Two committed suicide. Some others did it more slowly with drink.
Barb noticed at Kootenay reunions that she was the only original wife.
Then at 4 p.m. one day, he sat her down and started talking about the memories that wouldn’t leave him.
“He cried his heart out — he talked until one in the morning,” said Barb.
So began their healing.
Mike looked for other things besides work that helped.
He took to painting pictures of military aircraft, taking particular pleasure in the clouds he fashioned in the background.
He spoke to psychologists and would eventually be diagnosed with PTSD.
In 1989, he retired from the military and went to work for General Dynamics as a sonar instructor.
This time, Barb got to travel the world with him.
“She helps,” he said, pointing to his wife.
It was around 2004 that, after an incorrect diagnosis that led to two pointless surgeries, he was diagnosed with Parkinson’s.
A handful of scientific studies have linked workplace exposure to trichloroethylene, a cleaning solvent, with increased risk of developing Parkinson’s.
The disease is typically passed down through family and Mike didn’t have a family history of the disease.
His neurologist, Dr. Roger McKelvey, said the two concussions he suffered during his service and his significant exposure to the cleaning solvent could have contributed to him developing Parkinson’s.
But it’s not the sort of thing for which there can be concrete proof.
“There is insufficient evidence to indicate the specific likelihood of prior head injury or chemical exposure having caused Parkinson’s in any one individual,” McKelvey cautioned in his written submission to the board about Mike.
Over eight years, the claim was denied three times.
Port Greville
With Mike’s condition slowly worsening, the couple bought an acre of land in Port Greville from one of Barb’s uncles.
“We needed to be somewhere quiet,” she said.
Her childhood memories of summer vacations were located in windswept Port Greville.
What remains of the once-prosperous little shipbuilding community between Advocate Harbour and Parrsboro are a few stately turn-of-the-century homes and a United Church that look out over the Minas Channel.
One lone Cape Islander is all that’s left of Port Greville’s fishing fleet.
They built their house with wide doorways to accommodate the wheelchair that looms in Mike’s future.
But they will need to buy a chairlift that can take him to his workout equipment in the basement.

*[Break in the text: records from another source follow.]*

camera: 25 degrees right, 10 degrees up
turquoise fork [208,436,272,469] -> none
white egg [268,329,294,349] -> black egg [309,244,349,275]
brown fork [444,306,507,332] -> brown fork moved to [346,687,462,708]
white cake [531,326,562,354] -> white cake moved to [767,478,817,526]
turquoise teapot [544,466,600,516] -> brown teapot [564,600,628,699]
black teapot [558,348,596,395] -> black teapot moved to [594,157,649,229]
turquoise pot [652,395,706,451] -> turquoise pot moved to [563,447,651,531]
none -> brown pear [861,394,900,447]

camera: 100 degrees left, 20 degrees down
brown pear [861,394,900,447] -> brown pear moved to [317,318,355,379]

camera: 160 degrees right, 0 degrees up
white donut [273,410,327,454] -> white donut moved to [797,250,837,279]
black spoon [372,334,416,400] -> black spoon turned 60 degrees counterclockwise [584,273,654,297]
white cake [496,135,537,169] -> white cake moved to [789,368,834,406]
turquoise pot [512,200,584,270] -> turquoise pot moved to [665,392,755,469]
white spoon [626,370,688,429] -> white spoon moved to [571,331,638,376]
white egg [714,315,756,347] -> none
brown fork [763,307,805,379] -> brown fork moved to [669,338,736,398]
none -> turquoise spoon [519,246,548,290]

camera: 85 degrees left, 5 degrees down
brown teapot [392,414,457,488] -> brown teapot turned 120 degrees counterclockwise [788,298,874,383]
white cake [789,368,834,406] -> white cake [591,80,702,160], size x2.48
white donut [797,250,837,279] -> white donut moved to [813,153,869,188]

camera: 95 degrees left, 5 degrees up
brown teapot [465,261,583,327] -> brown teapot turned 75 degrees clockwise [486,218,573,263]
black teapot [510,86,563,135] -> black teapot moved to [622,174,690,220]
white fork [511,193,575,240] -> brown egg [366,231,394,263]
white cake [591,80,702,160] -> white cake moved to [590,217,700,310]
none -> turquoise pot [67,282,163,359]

They’ll probably need to pave the driveway because the small wheels of a walker don’t do well on gravel.
So they appealed again and in May, citing requirements that demand veterans be given the benefit of the doubt when it comes to what brought on their disability, the appeal board granted their claim.
Now they’re waiting on their money.
“The department has reached out to the veteran regarding his concerns,” Kate Murphy, spokeswoman for Veterans Affairs, said in a written response for comment.
“While we cannot comment on a specific case, for privacy reasons, we can assure you the care and well-being of veterans and their families is a priority. Veterans Affairs Canada is committed to ensuring that all veterans who come to us for support have access to the services and benefits to which they are entitled.”
Meanwhile, life is good in Port Greville.
Barb has dived into community organizing — she’s chairwoman of the Shore Drive Community Development Association.
She’s made friends and set up little take-a-book/leave-a-book libraries in Port Greville and Diligent River.
She was recently declared the 2015 Canadian Caregiver of the Year by Canada Cares.
While Mike, now 67, can’t draw a straight line anymore, he’s built a life-size checkerboard in the backyard and spends much of his time lost in books about ancient Egypt.
Once a month, he makes the three-hour drive to Halifax to have breakfast with fellow former crew members of the Kootenay.
The 25 pills he takes each day are keeping Parkinson’s at bay.
“We’re seniors, but we’re not 92,” said Barb, who’s 65. “There’s lots to do around here and if you have an idea, all you have to do is make a few calls and everyone is going to come out to help.”